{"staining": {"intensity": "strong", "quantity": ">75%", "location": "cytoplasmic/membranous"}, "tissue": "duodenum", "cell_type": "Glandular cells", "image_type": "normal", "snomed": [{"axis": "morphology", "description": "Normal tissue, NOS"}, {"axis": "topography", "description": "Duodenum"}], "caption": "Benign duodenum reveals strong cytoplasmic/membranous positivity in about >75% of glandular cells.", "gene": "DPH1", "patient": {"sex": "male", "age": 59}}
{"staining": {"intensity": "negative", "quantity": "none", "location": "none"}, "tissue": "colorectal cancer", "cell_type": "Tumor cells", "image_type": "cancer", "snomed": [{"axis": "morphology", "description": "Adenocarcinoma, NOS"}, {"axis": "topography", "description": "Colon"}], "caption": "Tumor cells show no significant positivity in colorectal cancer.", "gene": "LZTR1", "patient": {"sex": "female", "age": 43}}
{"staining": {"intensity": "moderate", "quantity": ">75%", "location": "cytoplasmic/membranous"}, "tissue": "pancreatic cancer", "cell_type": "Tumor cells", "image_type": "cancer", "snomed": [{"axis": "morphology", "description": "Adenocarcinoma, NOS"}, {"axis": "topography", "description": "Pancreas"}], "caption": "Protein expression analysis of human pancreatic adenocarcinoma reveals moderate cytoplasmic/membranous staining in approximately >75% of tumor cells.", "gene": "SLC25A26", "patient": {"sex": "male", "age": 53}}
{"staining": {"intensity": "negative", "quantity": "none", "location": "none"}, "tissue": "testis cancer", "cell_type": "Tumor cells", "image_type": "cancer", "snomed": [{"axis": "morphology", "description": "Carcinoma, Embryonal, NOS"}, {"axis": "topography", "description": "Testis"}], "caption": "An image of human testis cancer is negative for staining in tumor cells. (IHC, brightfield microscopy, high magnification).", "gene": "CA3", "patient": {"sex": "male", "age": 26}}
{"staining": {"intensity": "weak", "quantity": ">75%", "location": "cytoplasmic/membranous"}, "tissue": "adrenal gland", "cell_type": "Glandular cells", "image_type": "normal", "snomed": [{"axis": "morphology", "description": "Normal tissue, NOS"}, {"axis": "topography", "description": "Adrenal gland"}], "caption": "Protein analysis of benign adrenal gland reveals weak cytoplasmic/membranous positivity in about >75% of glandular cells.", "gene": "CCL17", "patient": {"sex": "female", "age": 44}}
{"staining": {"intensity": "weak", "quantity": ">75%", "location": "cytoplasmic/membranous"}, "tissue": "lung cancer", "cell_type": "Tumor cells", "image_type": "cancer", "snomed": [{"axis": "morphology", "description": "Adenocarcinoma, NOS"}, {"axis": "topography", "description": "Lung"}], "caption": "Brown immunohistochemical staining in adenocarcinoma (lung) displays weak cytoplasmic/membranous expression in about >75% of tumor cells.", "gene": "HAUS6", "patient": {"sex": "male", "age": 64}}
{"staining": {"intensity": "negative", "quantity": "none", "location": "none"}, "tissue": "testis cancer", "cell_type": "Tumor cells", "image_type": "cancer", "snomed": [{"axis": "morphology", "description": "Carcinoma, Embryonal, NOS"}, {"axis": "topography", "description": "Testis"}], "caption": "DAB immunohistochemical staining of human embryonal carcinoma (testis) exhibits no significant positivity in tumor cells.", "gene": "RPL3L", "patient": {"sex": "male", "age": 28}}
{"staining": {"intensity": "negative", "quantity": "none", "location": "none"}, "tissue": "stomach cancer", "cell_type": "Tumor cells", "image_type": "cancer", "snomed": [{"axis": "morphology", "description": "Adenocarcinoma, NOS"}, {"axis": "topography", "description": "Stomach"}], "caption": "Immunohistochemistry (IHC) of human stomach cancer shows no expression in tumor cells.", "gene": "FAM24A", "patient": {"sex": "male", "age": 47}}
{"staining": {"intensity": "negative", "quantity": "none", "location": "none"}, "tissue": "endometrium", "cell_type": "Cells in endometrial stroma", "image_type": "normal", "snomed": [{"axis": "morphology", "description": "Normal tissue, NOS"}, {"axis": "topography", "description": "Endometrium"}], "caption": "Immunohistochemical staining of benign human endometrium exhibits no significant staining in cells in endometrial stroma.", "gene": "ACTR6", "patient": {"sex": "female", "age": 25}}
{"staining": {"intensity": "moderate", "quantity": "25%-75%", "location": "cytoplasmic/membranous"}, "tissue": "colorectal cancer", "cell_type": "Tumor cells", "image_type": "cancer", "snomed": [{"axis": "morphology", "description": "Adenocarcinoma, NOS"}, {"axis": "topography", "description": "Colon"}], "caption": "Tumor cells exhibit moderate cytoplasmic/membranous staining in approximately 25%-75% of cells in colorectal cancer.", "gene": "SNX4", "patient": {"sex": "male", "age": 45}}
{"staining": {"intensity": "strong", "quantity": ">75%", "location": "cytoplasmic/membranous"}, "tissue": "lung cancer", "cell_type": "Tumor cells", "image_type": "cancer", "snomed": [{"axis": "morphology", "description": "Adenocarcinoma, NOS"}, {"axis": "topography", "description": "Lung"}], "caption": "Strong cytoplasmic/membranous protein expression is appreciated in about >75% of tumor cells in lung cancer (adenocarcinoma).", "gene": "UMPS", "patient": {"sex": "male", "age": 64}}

-------

== The task ==
Nothing but the lines from the first line of the listing above through the line holding "cells show no" should be reproduced, and each must match exactly.

== Solution for this task ==
{"staining": {"intensity": "strong", "quantity": ">75%", "location": "cytoplasmic/membranous"}, "tissue": "duodenum", "cell_type": "Glandular cells", "image_type": "normal", "snomed": [{"axis": "morphology", "description": "Normal tissue, NOS"}, {"axis": "topography", "description": "Duodenum"}], "caption": "Benign duodenum reveals strong cytoplasmic/membranous positivity in about >75% of glandular cells.", "gene": "DPH1", "patient": {"sex": "male", "age": 59}}
{"staining": {"intensity": "negative", "quantity": "none", "location": "none"}, "tissue": "colorectal cancer", "cell_type": "Tumor cells", "image_type": "cancer", "snomed": [{"axis": "morphology", "description": "Adenocarcinoma, NOS"}, {"axis": "topography", "description": "Colon"}], "caption": "Tumor cells show no significant positivity in colorectal cancer.", "gene": "LZTR1", "patient": {"sex": "female", "age": 43}}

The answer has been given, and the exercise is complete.